“Lighting isn’t just lighting anymore.”

That statement from Darlene Pope, Global Head of Smart Buildings and Digital Workplace at WeWork, was an overriding theme of the “Lighting and the Smart Building” panel at the DLC’s 2019 Annual Stakeholder Meeting in St. Louis.

Conference attendees learned that the number of smart buildings is projected to grow by 30 to 34 percent by 2024, with networked lighting controls (NLC) playing an important role in that increase. Meanwhile, Internet of Things (IoT) device shipments in North America are increasing by about 11 percent annually, said panelist Ron Zimmer, President and CEO of the Continental Automated Buildings Association (CABA), and lighting controls comprise one of the largest segments of that growth.

Listen to the full Lighting and the Smart Building panel audio, recorded at the 2019 DLC Stakeholder Meeting in St. Louis.

Arranged in regular patterns throughout a building and equipped with sensors designed to collect a variety of data, NLCs are hiding in plain sight as the gateway to more connected, smarter workplaces, health care facilities, schools and other buildings.  Panelist Michael Skurla, Director of Digital Strategy for BitBox USA, noted that lighting is uniquely positioned to provide the infrastructure for a smart building, and contended that “it can and should do more.”

While a 2017 DLC study showed that adding NLCs to LED projects can boost energy savings by up to 47 percent, LumiFi Founder and Creative/Product Director Beatrice Witzgall, another DLC panelist, told the audience that “looking at just energy savings is limiting; it doesn’t unlock the smart building potential.” As Pope noted, with companies spending $300 per square foot on their employees versus $1 per square foot on energy, energy savings are no longer the main driver for corporations looking at lighting projects.
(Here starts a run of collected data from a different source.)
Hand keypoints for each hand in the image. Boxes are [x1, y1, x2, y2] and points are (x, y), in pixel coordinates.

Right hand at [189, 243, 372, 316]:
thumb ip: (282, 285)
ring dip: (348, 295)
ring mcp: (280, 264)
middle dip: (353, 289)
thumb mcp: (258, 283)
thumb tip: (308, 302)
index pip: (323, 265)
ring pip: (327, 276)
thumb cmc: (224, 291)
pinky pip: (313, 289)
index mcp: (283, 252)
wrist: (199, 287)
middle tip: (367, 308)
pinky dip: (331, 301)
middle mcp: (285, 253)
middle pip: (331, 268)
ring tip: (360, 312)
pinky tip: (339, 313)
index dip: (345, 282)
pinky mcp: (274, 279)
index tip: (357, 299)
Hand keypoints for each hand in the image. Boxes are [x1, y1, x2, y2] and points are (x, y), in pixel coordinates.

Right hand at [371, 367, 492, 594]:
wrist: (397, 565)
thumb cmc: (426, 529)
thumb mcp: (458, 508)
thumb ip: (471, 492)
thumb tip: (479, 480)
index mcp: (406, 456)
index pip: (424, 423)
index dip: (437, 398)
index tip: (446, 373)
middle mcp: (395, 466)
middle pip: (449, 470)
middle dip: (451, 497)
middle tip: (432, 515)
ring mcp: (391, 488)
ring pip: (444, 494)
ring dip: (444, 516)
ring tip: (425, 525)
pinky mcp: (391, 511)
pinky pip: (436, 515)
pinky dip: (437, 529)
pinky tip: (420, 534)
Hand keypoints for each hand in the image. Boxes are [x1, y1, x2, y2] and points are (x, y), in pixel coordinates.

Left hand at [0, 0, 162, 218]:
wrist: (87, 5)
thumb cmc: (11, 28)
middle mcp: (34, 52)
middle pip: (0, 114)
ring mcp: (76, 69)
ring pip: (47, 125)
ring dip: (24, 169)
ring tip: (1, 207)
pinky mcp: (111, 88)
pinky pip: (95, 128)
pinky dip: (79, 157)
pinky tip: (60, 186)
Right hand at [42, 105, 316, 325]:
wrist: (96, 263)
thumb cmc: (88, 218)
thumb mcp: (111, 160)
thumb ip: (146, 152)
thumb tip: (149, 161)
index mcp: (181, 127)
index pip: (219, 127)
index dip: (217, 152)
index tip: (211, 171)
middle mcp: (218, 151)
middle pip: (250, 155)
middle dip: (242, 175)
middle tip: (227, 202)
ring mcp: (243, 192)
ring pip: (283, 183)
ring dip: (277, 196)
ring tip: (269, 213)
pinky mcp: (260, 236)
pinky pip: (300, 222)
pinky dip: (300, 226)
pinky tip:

This point is especially cogent considering recent research showing that giving buildings a “brain” can lead to happier building occupants, fewer complaints to facility managers, better work performance and staff retention rates, and lower absenteeism.

The importance of the data side of lighting “can’t be overstated,” Pope said.  Panelists and conference participants discussed how NLCs allow communication with building managers and occupants and with other building systems to enable functions ranging from adjusting the temperature in individual employee work spaces, parking elevators on the most occupied floors, and navigating to available meeting rooms, to providing real-time data that lets first responders know where people are in case of an emergency.

Panelists concluded that lack of awareness and understanding is the biggest barrier to wider, quicker adoption of smart building-enabling NLC technology. Producing and disseminating case studies documenting the technology’s ROI was one recommendation for increasing adoption.

The DLC revises its NLC requirements annually to keep up with quickly evolving technology and standards. The second draft of the DLC’s V4.0 Networked Lighting Controls specification is currently out for stakeholder comment and expected to be finalized in June. V4.0 focuses on strengthening the value of NLC technology while addressing important issues for market acceptance such as cybersecurity, energy monitoring, and interoperability.